→ **What you need to do**:
Reproduce the text of every record below line for line, with no changes. Leave out the pictures.

→ **Exercise inputs**:
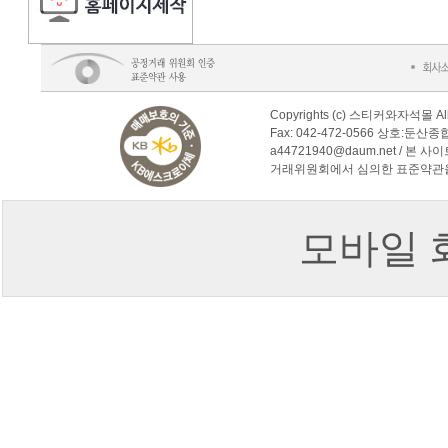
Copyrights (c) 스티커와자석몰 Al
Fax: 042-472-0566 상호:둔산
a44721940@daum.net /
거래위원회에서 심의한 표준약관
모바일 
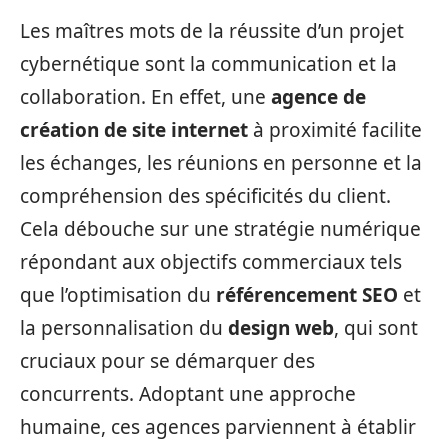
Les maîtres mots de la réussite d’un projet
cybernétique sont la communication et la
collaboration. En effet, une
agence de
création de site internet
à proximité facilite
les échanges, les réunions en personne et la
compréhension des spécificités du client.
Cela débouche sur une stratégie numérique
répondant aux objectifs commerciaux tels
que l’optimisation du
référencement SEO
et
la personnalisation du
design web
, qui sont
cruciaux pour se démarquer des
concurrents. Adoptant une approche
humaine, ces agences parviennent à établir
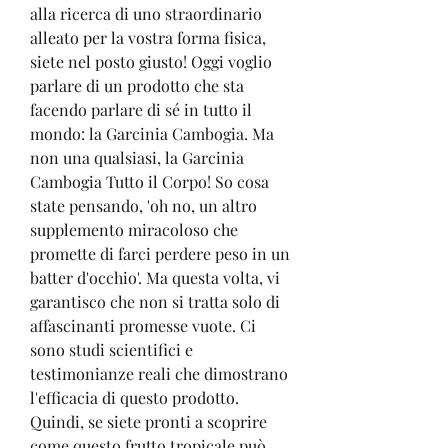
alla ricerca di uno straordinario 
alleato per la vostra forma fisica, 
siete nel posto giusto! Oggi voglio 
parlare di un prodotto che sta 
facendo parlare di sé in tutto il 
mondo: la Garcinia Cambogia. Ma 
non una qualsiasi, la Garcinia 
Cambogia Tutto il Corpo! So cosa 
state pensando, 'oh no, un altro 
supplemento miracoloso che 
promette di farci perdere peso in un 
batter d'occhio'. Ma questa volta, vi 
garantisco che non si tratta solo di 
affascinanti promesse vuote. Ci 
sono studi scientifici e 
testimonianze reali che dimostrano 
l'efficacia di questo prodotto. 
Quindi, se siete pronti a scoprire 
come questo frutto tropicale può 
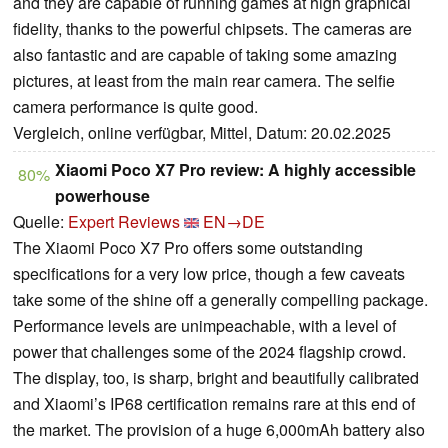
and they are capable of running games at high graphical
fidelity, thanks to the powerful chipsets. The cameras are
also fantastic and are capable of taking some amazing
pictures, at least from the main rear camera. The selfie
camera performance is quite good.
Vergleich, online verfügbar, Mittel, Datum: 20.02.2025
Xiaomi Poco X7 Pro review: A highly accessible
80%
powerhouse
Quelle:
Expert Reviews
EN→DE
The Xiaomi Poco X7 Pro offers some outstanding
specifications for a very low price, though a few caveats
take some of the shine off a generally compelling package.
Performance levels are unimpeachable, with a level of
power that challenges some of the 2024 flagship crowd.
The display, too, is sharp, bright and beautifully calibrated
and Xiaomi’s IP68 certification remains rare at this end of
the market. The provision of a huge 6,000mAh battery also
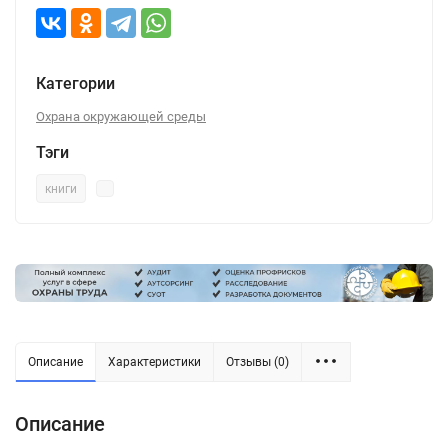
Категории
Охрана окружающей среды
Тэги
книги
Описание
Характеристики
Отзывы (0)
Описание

→ **Solution below**:
Copyrights (c) 스티커와자석몰 Al
Fax: 042-472-0566 상호:둔산
a44721940@daum.net /
거래위원회에서 심의한 표준약관
모바일 
Les maîtres mots de la réussite d’un projet
cybernétique sont la communication et la
collaboration. En effet, une
agence de
création de site internet
à proximité facilite
les échanges, les réunions en personne et la
compréhension des spécificités du client.
Cela débouche sur une stratégie numérique
répondant aux objectifs commerciaux tels
que l’optimisation du
référencement SEO
et
la personnalisation du
design web
, qui sont
cruciaux pour se démarquer des
concurrents. Adoptant une approche
humaine, ces agences parviennent à établir
alla ricerca di uno straordinario 
alleato per la vostra forma fisica, 
siete nel posto giusto! Oggi voglio 
parlare di un prodotto che sta 
facendo parlare di sé in tutto il 
mondo: la Garcinia Cambogia. Ma 
non una qualsiasi, la Garcinia 
Cambogia Tutto il Corpo! So cosa 
state pensando, 'oh no, un altro 
supplemento miracoloso che 
promette di farci perdere peso in un 
batter d'occhio'. Ma questa volta, vi 
garantisco che non si tratta solo di 
affascinanti promesse vuote. Ci 
sono studi scientifici e 
testimonianze reali che dimostrano 
l'efficacia di questo prodotto. 
Quindi, se siete pronti a scoprire 
come questo frutto tropicale può 
and they are capable of running games at high graphical
fidelity, thanks to the powerful chipsets. The cameras are
also fantastic and are capable of taking some amazing
pictures, at least from the main rear camera. The selfie
camera performance is quite good.
Vergleich, online verfügbar, Mittel, Datum: 20.02.2025
Xiaomi Poco X7 Pro review: A highly accessible
80%
powerhouse
Quelle:
Expert Reviews
EN→DE
The Xiaomi Poco X7 Pro offers some outstanding
specifications for a very low price, though a few caveats
take some of the shine off a generally compelling package.
Performance levels are unimpeachable, with a level of
power that challenges some of the 2024 flagship crowd.
The display, too, is sharp, bright and beautifully calibrated
and Xiaomi’s IP68 certification remains rare at this end of
the market. The provision of a huge 6,000mAh battery also
Категории
Охрана окружающей среды
Тэги
книги
Описание
Характеристики
Отзывы (0)
Описание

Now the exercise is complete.